Я не забыл о своей роли прохожего. Собственно о ней, об этой моей роли, и рассказываю. И вот однажды иду я по Москве в преддверии юбилея Большого театра и мечтаю сделать для газеты что-нибудь небывалое. К примеру, сфотографировать со сцены поклон солистов, замерших перед аплодирующим залом (с зажженной люстрой). В лавсановых штанах я оробел бы от этой идеи. Да и кто бы пустил меня хотя бы с газетным удостоверением? Но я был защищен Levis № 517, и они почувствовали это. Ни одна мышца на внутренней поверхности бедра не почувствовала движения воздуха. За кулисами Большого я бывал и раньше и знал, что по окончании спектакля после первых двух поклонов свет в зале зажигают, рампа подсвечивает силуэты танцовщиц на фоне заполненных партера и ярусов, но занавес закрыт, и остается только, чуть раздвинув его, просунуть аппарат с широкоугольным объективом и щелкнуть, оставаясь спрятанным от публики. Давали «Жизель». В ожидании финала я в джинсах и кожаной потертой монгольской несгибаемой куртке (словно она сострокана из задницы слона) в компании пожарных коротал время за кулисами, хотя выпивать им на работе не положено. Съемка была проведена, как задумано. Я отступил в глубь сцены и оказался среди застывших в полупоклонах балерин. Они были прекрасны в своих легких одеждах, преклонившие колено. Увлеченный наблюдением, я вдруг почувствовал, как легкий ветерок коснулся не только портняжной мышцы, но и четырехглавой мышцы, и икроножной, и остального организма. Это открыли занавес. Овация, которую я услышал в следующий момент, показалась чрезмерной, но я все же счел необходимым ответить моим почитателям легким кивком головы. Дали занавес, и в ту же секунду я услышал крик: «Кто пустил на сцену режимного театра этого мудака?!» Я прислушался, не холодит ли воздух внутреннюю поверхность бедра. Нет, ничего. Можно спокойно уходить. И идти дальше. Снимок сделан.

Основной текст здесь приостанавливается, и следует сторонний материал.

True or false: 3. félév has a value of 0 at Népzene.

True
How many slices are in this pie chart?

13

Рядовой войны Алексей Богданов
Не помнил он названий дорог и поселков, болот и лесов, мелких рек и крупных деревень. Не помнил номера частей, которые воевали на левом фланге от него или на правом. Не помнил, а может, не знал, потому что был Алексей Богданов рядовой боец от первого дня до последнего, потому что перед ним была война и шел он по этой войне пешком: в сапогах – тридцать девятый, в гимнастерке – сорок шестой.
Эх, взять бы ему в школе карту Европы, посмотреть ее хорошенько, заучить бы для журналистов и школьников (они любят, чтоб бойко) географию фронтовых дорог и рассказывать потом о своем геройстве с названиями. Но… То пойдет он на болото на зиму собрать клюкву, то старуха пошлет грибов наломать или за морошкой, то снег от окон надо отгрести, да и в баню на берегу Онеги (парилка хорошая) тоже не грех сбегать. Вот и выходит, что недосуг. А хоть бы и досуг: вы видели шрифт на картах? Разве ухватить его глазом в семьдесят четыре-то года? А хоть бы и ухватить: разве поймешь, что там в зеленых и коричневых ее разводах, когда географию эту самую представлял Алексей Богданов лишь на расстоянии винтовочного выстрела…

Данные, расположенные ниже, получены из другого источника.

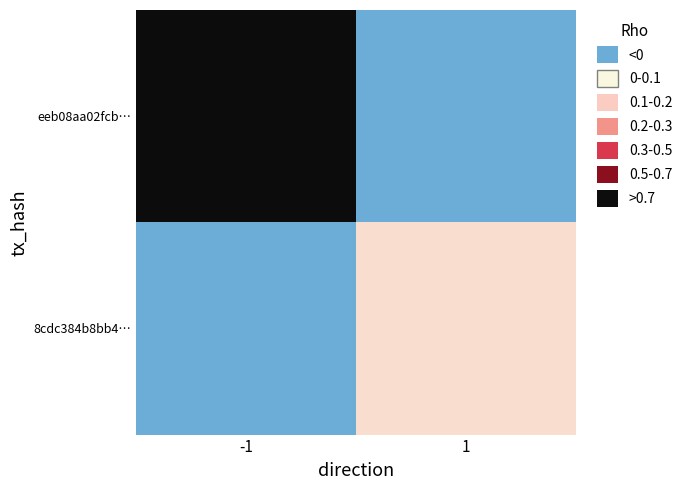

At 1, list the series in order from largest to smallest.

8cdc384b8bb4…, eeb08aa02fcb…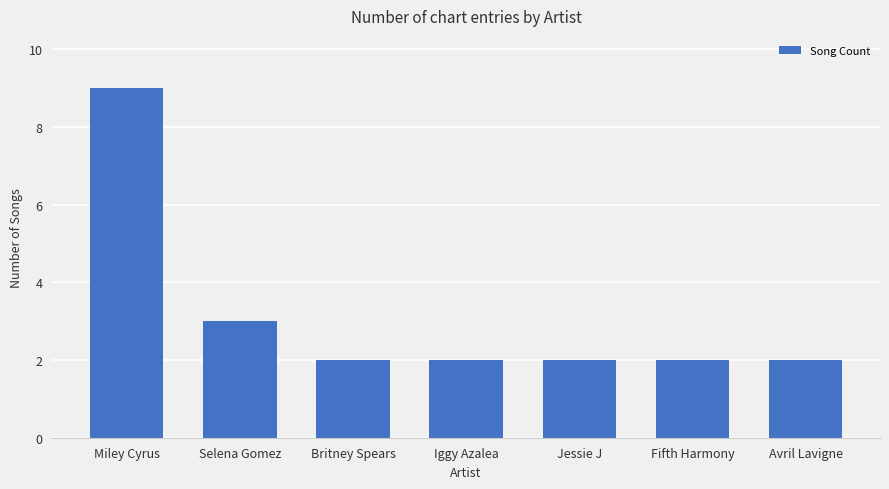

Which label corresponds to the largest value in the chart?

Miley Cyrus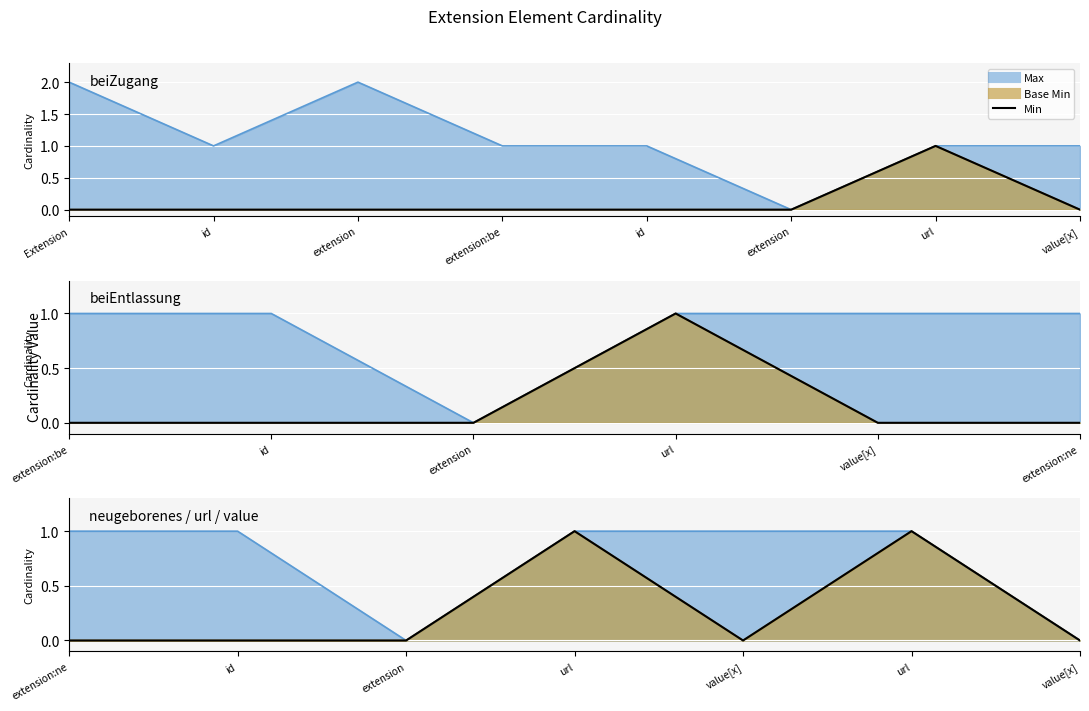

What is the label of the 5th point from the right?

extension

И если честно, журналисты и пионеры бывали у него нечасто, потому что не видели особого геройства в том, что, уйдя в возрасте сорока одного года в июле сорок первого на войну, воевал, как от него требовалось, до самого ее последнего дня неизвестный солдат. Только живой. Но вины Богданова нет в том, что смерть его миновала.

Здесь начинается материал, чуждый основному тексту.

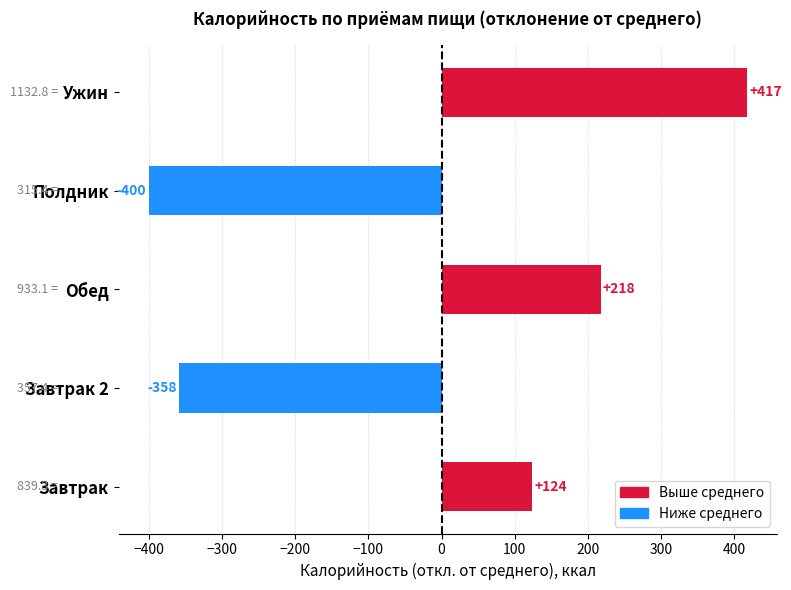

What is the maximum value shown in the chart?

417.2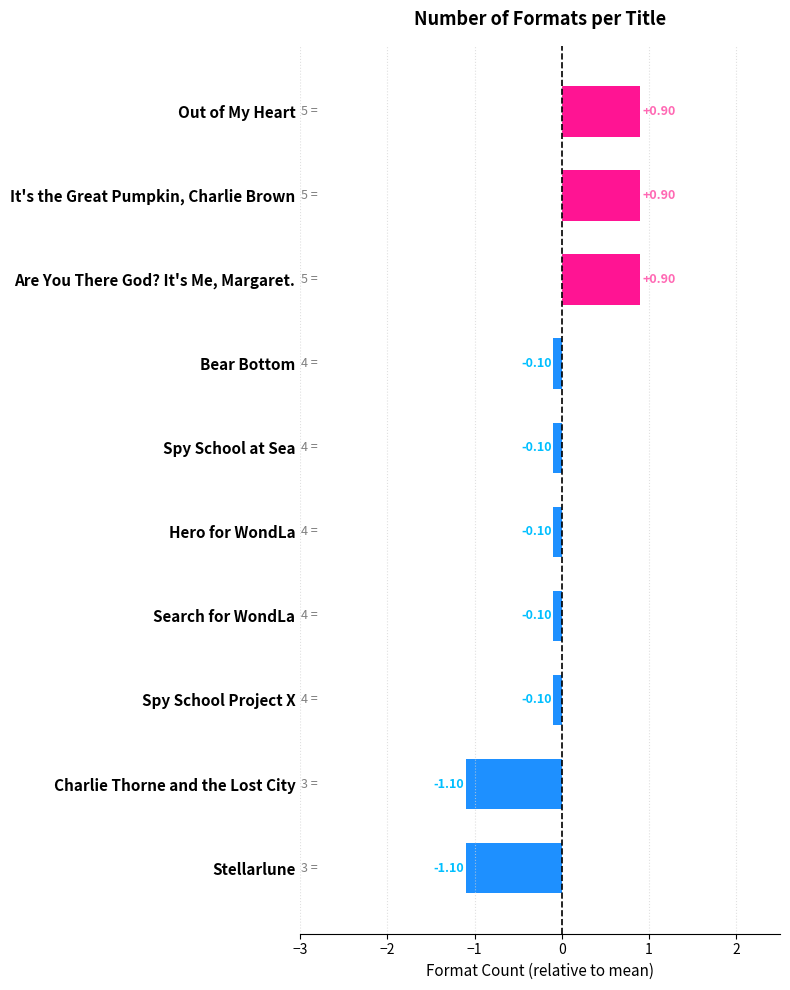

What is the difference between the maximum and minimum values?

2.0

Воевал он исправно. Когда надо было стрелять – стрелял, когда ползти на проволоку – полз, когда брести по грудь в ледяной воде – брел, и под снегом лежал, и гранаты бросал, и из окружения выходил, и из лазарета в бой шел, а когда выдавали сто граммов – пил. Он уцелел, и теперь мы, отодвинутые от войны и воспитанные на выдающихся ее примерах, воспринимаем рядового Алексея Богданова историческим фоном для событий более значительных, чем пехотная атака в безымянном поле, и подвигов более ярких, чем захват вражеских окопов, залитых водой.